How can i reuse that?
Those are the only values that are variables. All others characters must be fixed. I mean, they must be in that exact order.
There is a shorter way to express this?
r'^C:x=-?\d{1,3}(.\d{1,2})?:y=-?\d{1,3}(.\d{1,2})?:z=-?\d{1,3}(.\d{1,2})?;$'
Upvotes: 4
Views: 656
Reputation: 1646
Since the regex I put up had a bug I have removed it.
However whenever I need to develop or test a new regex i generally have a play with online tools that allow you to view the results of your regex in real time.
While not specifically python I generally use this one
Upvotes: 0
Reputation: 391952
Folks do this kind of thing sometimes
label_value = r'\w=-?\d{1,3}(\.\d{1,2})?'
line = r'^C:{0}:{0}:{0};$'.format( label_value )
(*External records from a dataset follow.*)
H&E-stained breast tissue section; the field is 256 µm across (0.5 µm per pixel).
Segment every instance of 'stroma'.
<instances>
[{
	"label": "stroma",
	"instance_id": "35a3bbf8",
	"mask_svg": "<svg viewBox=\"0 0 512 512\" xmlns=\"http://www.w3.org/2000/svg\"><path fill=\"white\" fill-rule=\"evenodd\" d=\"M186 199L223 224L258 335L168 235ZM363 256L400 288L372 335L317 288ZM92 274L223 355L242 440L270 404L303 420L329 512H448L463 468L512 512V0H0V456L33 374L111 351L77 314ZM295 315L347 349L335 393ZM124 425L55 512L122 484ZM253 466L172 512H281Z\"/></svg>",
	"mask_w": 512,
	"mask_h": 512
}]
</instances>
line_pat= re.compile( line )
This is slightly smarter.
label_value = r'(\w)=(-?\d{1,3}(?:\.\d{1,2})?)'
line = r'^C:{0}:{0}:{0};$'.format( label_value )
line_pat= re.compile( line )
Why? It collects the label and the entire floating-point value, not just the digits to the right of the decimal point.
In the unlikely case that order of labels actually does matter.
value = r'(-?\d{1,3}(?:\.\d{1,2})?)'
line = r'^C:x={0}:y={0}:z={0};$'.format( value )
line_pat= re.compile( line )
This requires the three labels in the given order. One of those things that's likely to change.
Upvotes: 8
Reputation: 17525
This will return no false negatives, but a small number of false positives:
'^C(:[xyz]=-?\d{1,3}(.\d{1,2})?){3}'
The false positives are the cases where x, y, and z occur in the wrong combinations (i.e. y:x:z, x:x:z, etc.).